== The input ==
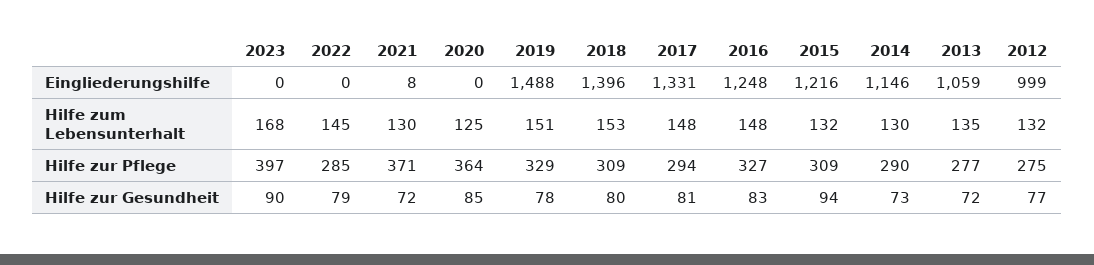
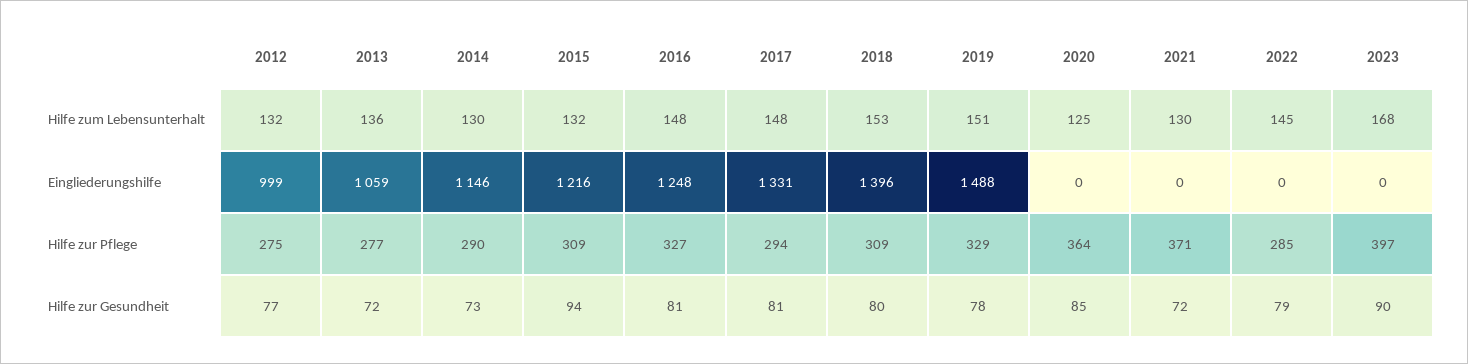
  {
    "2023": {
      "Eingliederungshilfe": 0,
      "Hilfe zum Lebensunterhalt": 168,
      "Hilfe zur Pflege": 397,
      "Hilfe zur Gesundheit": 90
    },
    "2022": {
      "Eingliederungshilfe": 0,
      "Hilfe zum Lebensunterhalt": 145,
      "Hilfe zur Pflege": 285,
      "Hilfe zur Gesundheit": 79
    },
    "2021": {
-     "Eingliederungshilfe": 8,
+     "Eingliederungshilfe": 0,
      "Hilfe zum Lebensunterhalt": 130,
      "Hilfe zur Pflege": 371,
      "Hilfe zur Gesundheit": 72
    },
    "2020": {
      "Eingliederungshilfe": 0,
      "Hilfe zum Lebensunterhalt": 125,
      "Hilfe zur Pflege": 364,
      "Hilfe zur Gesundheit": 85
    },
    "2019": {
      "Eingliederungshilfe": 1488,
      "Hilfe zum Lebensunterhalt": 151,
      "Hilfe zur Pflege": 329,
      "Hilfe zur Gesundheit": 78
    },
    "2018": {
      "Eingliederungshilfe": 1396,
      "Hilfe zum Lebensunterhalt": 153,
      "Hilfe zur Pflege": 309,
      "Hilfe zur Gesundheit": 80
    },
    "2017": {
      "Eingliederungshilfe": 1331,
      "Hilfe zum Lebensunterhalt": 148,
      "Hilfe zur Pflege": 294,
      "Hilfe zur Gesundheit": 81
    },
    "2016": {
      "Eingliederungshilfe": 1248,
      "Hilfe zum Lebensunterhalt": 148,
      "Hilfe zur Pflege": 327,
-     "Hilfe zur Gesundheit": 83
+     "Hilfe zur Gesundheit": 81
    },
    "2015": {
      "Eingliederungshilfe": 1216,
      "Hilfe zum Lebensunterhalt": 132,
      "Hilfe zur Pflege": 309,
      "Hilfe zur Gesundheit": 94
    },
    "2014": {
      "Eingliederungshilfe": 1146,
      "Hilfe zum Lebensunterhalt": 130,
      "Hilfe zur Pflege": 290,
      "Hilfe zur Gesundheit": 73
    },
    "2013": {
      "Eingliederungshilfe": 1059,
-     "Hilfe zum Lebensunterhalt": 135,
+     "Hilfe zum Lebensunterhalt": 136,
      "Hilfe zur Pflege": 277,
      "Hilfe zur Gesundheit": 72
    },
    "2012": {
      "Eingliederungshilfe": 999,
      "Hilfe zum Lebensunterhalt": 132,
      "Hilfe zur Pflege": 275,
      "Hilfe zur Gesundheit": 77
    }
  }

...

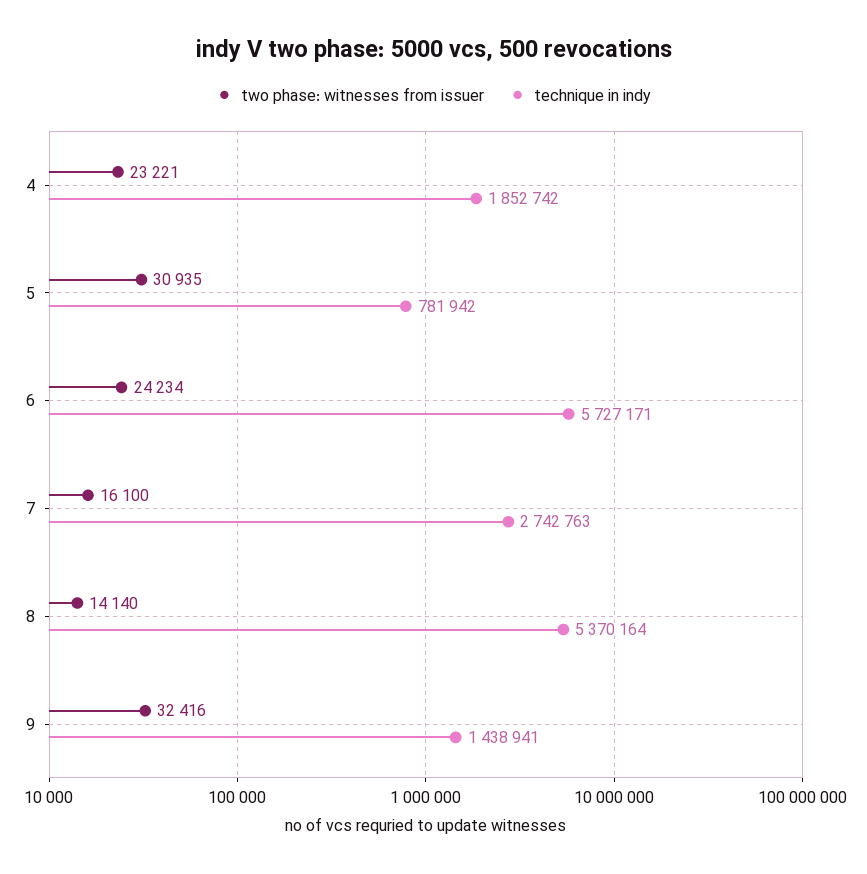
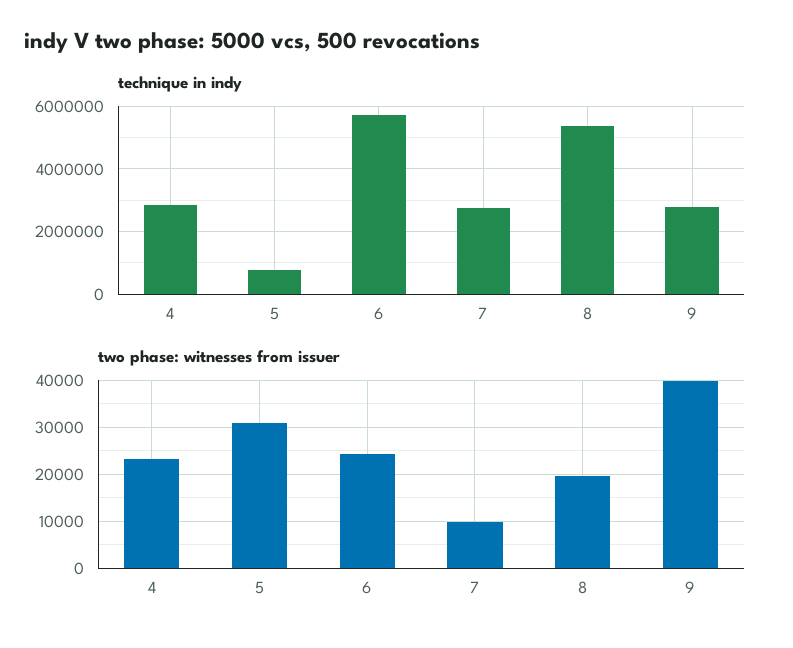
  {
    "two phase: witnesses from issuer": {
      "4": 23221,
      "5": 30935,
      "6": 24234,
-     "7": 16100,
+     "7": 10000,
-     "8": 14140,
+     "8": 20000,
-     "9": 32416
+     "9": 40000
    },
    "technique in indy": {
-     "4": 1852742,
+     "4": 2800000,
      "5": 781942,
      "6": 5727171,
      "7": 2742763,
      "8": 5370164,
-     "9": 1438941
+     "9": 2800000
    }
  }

== Task ==
Scan the records for the string "Pflege" and show every line that contains it.

== Written answer ==
      "Hilfe zur Pflege": 397,
      "Hilfe zur Pflege": 285,
      "Hilfe zur Pflege": 371,
      "Hilfe zur Pflege": 364,
      "Hilfe zur Pflege": 329,
      "Hilfe zur Pflege": 309,
      "Hilfe zur Pflege": 294,
      "Hilfe zur Pflege": 327,
      "Hilfe zur Pflege": 309,
      "Hilfe zur Pflege": 290,
      "Hilfe zur Pflege": 277,
      "Hilfe zur Pflege": 275,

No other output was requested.